▶ [What is being asked]:
Please set down each entry exactly, omitting any picture it holds.

Design files in text formats:
^^^^^^^^^^^^^^^^

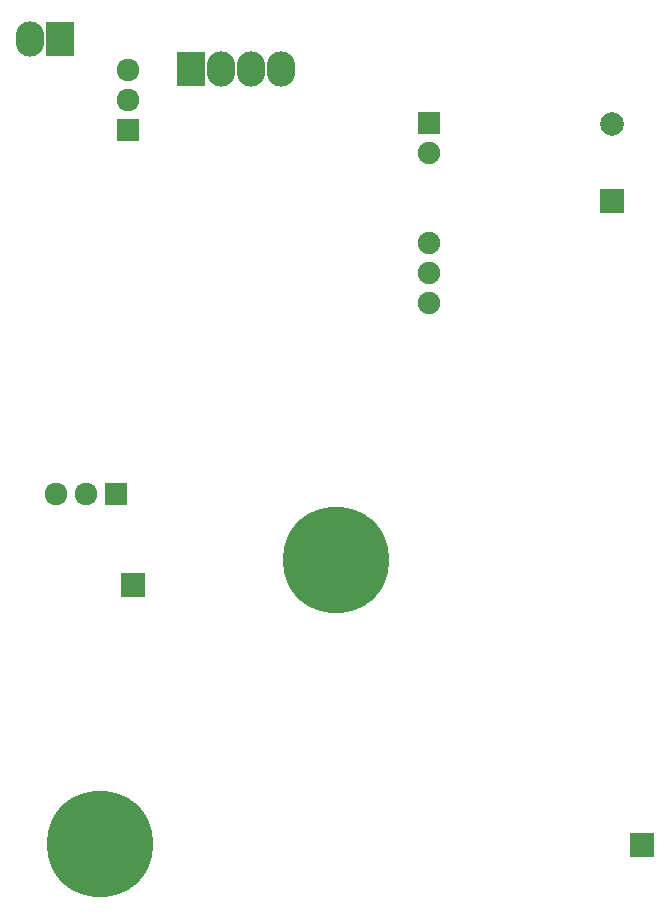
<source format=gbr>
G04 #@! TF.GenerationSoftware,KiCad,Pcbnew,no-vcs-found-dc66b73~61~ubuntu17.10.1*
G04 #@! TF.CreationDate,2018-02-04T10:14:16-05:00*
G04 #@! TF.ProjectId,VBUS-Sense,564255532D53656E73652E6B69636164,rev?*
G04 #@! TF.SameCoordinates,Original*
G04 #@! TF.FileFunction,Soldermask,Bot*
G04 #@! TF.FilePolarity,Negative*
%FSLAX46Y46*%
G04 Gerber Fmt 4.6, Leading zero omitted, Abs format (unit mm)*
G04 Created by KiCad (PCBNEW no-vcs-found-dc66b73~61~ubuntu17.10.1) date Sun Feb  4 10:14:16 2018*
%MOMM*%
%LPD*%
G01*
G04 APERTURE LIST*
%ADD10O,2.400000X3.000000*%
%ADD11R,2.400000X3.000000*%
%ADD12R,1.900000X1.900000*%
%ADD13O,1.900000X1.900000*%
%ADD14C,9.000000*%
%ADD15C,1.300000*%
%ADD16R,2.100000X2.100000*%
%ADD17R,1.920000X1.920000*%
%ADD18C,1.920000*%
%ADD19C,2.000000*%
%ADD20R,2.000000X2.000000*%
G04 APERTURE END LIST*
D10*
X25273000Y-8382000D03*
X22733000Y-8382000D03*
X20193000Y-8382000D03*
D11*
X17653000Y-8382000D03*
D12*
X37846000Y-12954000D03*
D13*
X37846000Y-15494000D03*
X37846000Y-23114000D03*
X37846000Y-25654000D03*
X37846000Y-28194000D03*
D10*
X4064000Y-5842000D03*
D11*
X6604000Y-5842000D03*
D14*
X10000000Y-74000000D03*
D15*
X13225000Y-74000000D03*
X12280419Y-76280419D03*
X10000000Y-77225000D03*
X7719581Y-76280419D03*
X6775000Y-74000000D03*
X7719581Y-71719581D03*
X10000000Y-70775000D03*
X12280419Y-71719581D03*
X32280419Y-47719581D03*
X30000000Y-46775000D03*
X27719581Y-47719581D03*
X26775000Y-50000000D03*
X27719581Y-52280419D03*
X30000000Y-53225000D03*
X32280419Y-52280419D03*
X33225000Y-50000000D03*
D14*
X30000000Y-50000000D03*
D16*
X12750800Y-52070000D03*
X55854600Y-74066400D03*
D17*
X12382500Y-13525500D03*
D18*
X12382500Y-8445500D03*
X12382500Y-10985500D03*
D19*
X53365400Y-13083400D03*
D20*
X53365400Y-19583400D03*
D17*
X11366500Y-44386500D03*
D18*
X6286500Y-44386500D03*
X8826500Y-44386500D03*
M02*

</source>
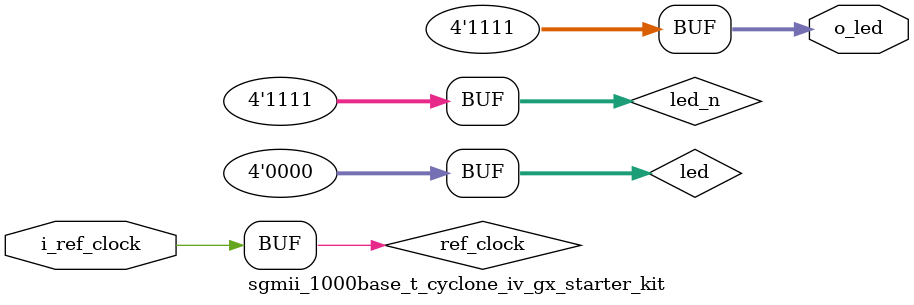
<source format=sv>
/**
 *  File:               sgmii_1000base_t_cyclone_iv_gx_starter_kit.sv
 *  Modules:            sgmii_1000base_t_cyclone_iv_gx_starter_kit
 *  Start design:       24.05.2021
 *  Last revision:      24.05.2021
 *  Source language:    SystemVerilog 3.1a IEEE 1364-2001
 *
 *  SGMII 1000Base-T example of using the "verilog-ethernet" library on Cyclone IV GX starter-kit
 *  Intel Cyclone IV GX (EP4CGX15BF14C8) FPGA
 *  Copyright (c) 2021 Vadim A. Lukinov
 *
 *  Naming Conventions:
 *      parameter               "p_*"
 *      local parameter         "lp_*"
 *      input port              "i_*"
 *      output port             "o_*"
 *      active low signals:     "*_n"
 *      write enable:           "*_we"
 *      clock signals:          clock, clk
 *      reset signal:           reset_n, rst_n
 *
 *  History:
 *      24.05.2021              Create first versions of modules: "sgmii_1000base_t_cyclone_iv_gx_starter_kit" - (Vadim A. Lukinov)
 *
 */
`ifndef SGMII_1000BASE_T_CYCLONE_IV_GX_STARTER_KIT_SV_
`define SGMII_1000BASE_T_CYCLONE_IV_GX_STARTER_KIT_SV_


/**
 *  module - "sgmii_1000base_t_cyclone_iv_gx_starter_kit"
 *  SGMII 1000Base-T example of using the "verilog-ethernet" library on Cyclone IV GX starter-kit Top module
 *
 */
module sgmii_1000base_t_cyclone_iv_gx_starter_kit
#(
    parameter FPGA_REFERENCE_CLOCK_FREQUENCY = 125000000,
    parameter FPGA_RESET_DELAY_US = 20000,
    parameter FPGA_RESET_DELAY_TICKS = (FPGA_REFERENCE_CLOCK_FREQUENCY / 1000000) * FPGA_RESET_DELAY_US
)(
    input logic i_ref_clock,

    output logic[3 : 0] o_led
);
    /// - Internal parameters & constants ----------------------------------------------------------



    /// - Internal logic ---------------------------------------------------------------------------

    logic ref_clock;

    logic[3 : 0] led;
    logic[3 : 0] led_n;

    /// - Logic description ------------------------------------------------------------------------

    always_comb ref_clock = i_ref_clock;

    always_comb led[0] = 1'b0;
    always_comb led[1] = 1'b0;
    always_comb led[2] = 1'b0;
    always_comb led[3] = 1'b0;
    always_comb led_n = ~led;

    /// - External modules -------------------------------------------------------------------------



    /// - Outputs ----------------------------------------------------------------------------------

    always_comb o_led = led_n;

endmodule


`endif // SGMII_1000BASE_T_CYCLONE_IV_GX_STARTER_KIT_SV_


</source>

^^^^^^^^^^^^^^^^

▶ [Task answer]:
<source format=gbr>
G04 #@! TF.GenerationSoftware,KiCad,Pcbnew,no-vcs-found-dc66b73~61~ubuntu17.10.1*
G04 #@! TF.CreationDate,2018-02-04T10:14:16-05:00*
G04 #@! TF.ProjectId,VBUS-Sense,564255532D53656E73652E6B69636164,rev?*
G04 #@! TF.SameCoordinates,Original*
G04 #@! TF.FileFunction,Soldermask,Bot*
G04 #@! TF.FilePolarity,Negative*
%FSLAX46Y46*%
G04 Gerber Fmt 4.6, Leading zero omitted, Abs format (unit mm)*
G04 Created by KiCad (PCBNEW no-vcs-found-dc66b73~61~ubuntu17.10.1) date Sun Feb  4 10:14:16 2018*
%MOMM*%
%LPD*%
G01*
G04 APERTURE LIST*
%ADD10O,2.400000X3.000000*%
%ADD11R,2.400000X3.000000*%
%ADD12R,1.900000X1.900000*%
%ADD13O,1.900000X1.900000*%
%ADD14C,9.000000*%
%ADD15C,1.300000*%
%ADD16R,2.100000X2.100000*%
%ADD17R,1.920000X1.920000*%
%ADD18C,1.920000*%
%ADD19C,2.000000*%
%ADD20R,2.000000X2.000000*%
G04 APERTURE END LIST*
D10*
X25273000Y-8382000D03*
X22733000Y-8382000D03*
X20193000Y-8382000D03*
D11*
X17653000Y-8382000D03*
D12*
X37846000Y-12954000D03*
D13*
X37846000Y-15494000D03*
X37846000Y-23114000D03*
X37846000Y-25654000D03*
X37846000Y-28194000D03*
D10*
X4064000Y-5842000D03*
D11*
X6604000Y-5842000D03*
D14*
X10000000Y-74000000D03*
D15*
X13225000Y-74000000D03*
X12280419Y-76280419D03*
X10000000Y-77225000D03*
X7719581Y-76280419D03*
X6775000Y-74000000D03*
X7719581Y-71719581D03*
X10000000Y-70775000D03*
X12280419Y-71719581D03*
X32280419Y-47719581D03*
X30000000Y-46775000D03*
X27719581Y-47719581D03*
X26775000Y-50000000D03*
X27719581Y-52280419D03*
X30000000Y-53225000D03*
X32280419Y-52280419D03*
X33225000Y-50000000D03*
D14*
X30000000Y-50000000D03*
D16*
X12750800Y-52070000D03*
X55854600Y-74066400D03*
D17*
X12382500Y-13525500D03*
D18*
X12382500Y-8445500D03*
X12382500Y-10985500D03*
D19*
X53365400Y-13083400D03*
D20*
X53365400Y-19583400D03*
D17*
X11366500Y-44386500D03*
D18*
X6286500Y-44386500D03*
X8826500Y-44386500D03*
M02*

</source>
<source format=sv>
/**
 *  File:               sgmii_1000base_t_cyclone_iv_gx_starter_kit.sv
 *  Modules:            sgmii_1000base_t_cyclone_iv_gx_starter_kit
 *  Start design:       24.05.2021
 *  Last revision:      24.05.2021
 *  Source language:    SystemVerilog 3.1a IEEE 1364-2001
 *
 *  SGMII 1000Base-T example of using the "verilog-ethernet" library on Cyclone IV GX starter-kit
 *  Intel Cyclone IV GX (EP4CGX15BF14C8) FPGA
 *  Copyright (c) 2021 Vadim A. Lukinov
 *
 *  Naming Conventions:
 *      parameter               "p_*"
 *      local parameter         "lp_*"
 *      input port              "i_*"
 *      output port             "o_*"
 *      active low signals:     "*_n"
 *      write enable:           "*_we"
 *      clock signals:          clock, clk
 *      reset signal:           reset_n, rst_n
 *
 *  History:
 *      24.05.2021              Create first versions of modules: "sgmii_1000base_t_cyclone_iv_gx_starter_kit" - (Vadim A. Lukinov)
 *
 */
`ifndef SGMII_1000BASE_T_CYCLONE_IV_GX_STARTER_KIT_SV_
`define SGMII_1000BASE_T_CYCLONE_IV_GX_STARTER_KIT_SV_


/**
 *  module - "sgmii_1000base_t_cyclone_iv_gx_starter_kit"
 *  SGMII 1000Base-T example of using the "verilog-ethernet" library on Cyclone IV GX starter-kit Top module
 *
 */
module sgmii_1000base_t_cyclone_iv_gx_starter_kit
#(
    parameter FPGA_REFERENCE_CLOCK_FREQUENCY = 125000000,
    parameter FPGA_RESET_DELAY_US = 20000,
    parameter FPGA_RESET_DELAY_TICKS = (FPGA_REFERENCE_CLOCK_FREQUENCY / 1000000) * FPGA_RESET_DELAY_US
)(
    input logic i_ref_clock,

    output logic[3 : 0] o_led
);
    /// - Internal parameters & constants ----------------------------------------------------------



    /// - Internal logic ---------------------------------------------------------------------------

    logic ref_clock;

    logic[3 : 0] led;
    logic[3 : 0] led_n;

    /// - Logic description ------------------------------------------------------------------------

    always_comb ref_clock = i_ref_clock;

    always_comb led[0] = 1'b0;
    always_comb led[1] = 1'b0;
    always_comb led[2] = 1'b0;
    always_comb led[3] = 1'b0;
    always_comb led_n = ~led;

    /// - External modules -------------------------------------------------------------------------



    /// - Outputs ----------------------------------------------------------------------------------

    always_comb o_led = led_n;

endmodule


`endif // SGMII_1000BASE_T_CYCLONE_IV_GX_STARTER_KIT_SV_


</source>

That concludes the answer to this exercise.